ABOUT THIS TASK: Which lines of the listing below contain the word "things"? Return them.

DATA:
------------------------------------
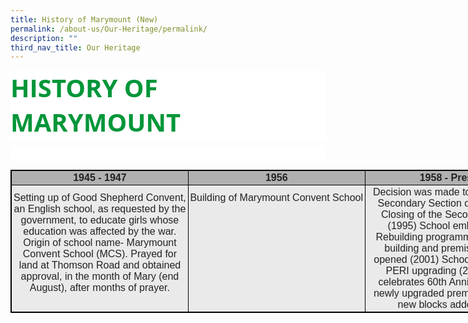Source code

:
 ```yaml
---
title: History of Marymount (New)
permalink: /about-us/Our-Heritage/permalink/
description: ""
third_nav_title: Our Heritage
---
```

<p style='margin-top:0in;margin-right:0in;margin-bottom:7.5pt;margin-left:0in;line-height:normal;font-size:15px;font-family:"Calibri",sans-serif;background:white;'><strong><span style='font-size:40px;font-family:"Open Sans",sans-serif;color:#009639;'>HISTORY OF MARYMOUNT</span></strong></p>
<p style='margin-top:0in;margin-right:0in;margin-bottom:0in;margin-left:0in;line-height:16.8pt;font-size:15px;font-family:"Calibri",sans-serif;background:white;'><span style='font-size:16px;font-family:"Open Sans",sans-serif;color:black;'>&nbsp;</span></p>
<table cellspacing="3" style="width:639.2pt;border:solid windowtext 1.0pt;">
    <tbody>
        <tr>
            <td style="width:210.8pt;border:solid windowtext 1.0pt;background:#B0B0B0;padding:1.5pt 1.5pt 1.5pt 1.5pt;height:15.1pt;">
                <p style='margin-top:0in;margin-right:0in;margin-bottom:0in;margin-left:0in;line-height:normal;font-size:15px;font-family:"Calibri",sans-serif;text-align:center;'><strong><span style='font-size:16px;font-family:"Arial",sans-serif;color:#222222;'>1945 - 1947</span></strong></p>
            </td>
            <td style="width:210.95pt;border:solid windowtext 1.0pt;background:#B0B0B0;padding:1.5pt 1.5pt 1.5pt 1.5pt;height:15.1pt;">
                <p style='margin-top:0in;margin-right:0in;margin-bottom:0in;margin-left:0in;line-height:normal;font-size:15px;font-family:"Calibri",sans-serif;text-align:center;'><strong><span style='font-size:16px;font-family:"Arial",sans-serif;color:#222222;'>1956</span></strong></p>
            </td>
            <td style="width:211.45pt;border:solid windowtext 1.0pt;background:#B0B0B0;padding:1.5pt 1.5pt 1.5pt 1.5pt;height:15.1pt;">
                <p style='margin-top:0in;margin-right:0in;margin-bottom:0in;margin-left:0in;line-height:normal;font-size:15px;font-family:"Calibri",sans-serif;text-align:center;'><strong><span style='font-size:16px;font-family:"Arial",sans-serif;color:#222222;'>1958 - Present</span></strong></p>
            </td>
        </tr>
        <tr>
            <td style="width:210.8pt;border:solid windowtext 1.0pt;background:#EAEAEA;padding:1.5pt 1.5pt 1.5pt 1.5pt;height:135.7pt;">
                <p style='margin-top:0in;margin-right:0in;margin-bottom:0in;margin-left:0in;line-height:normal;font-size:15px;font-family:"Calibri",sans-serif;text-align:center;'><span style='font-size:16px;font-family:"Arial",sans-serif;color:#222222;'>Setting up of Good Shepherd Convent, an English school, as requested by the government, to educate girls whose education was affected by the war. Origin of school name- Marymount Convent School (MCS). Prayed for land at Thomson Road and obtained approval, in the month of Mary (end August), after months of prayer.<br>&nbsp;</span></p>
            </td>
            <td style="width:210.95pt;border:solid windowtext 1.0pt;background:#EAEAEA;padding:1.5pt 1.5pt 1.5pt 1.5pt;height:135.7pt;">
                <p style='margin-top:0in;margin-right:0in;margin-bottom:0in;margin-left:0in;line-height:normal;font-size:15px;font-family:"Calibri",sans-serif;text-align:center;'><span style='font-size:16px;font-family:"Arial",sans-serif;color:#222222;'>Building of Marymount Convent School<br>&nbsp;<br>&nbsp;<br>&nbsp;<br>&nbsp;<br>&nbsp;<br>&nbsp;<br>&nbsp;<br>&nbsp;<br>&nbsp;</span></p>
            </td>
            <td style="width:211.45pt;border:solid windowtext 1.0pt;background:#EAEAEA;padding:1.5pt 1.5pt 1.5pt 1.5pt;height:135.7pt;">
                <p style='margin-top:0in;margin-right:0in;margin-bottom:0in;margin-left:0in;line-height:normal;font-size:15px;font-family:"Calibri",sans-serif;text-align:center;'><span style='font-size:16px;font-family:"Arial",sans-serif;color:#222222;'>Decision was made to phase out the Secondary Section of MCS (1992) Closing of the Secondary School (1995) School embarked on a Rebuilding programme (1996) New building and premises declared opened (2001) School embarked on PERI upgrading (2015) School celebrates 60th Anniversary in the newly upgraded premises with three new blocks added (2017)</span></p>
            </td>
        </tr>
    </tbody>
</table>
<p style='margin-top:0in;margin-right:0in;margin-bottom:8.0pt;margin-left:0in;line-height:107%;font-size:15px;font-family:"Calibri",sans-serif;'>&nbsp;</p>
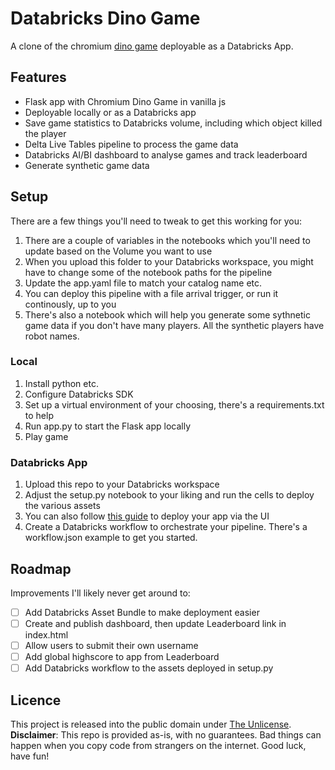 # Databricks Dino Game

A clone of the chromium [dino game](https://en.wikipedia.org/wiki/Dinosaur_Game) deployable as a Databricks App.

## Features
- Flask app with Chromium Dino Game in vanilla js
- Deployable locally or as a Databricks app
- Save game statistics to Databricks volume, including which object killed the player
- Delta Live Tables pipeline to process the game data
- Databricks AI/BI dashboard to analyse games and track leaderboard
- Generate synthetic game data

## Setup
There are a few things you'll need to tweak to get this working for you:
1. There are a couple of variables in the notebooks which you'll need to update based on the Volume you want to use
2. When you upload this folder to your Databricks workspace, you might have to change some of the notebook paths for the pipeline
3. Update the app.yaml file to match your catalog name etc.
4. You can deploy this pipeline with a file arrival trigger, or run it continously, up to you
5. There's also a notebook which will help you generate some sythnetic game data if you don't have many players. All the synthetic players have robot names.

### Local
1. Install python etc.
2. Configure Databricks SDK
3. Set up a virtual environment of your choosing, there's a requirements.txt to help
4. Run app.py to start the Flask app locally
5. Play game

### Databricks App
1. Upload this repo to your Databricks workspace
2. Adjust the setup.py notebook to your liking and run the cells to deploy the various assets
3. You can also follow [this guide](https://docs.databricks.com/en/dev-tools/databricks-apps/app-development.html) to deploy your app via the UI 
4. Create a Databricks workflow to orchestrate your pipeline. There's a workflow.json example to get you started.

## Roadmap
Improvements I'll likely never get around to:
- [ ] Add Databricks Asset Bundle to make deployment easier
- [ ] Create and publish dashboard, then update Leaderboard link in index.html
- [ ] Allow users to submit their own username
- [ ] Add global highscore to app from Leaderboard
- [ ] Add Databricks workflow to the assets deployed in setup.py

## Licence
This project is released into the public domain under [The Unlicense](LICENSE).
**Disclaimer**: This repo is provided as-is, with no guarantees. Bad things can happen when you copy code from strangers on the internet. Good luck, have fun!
------------------------------------
YOUR SOLUTION:
There are a few things you'll need to tweak to get this working for you:
**Disclaimer**: This repo is provided as-is, with no guarantees. Bad things can happen when you copy code from strangers on the internet. Good luck, have fun!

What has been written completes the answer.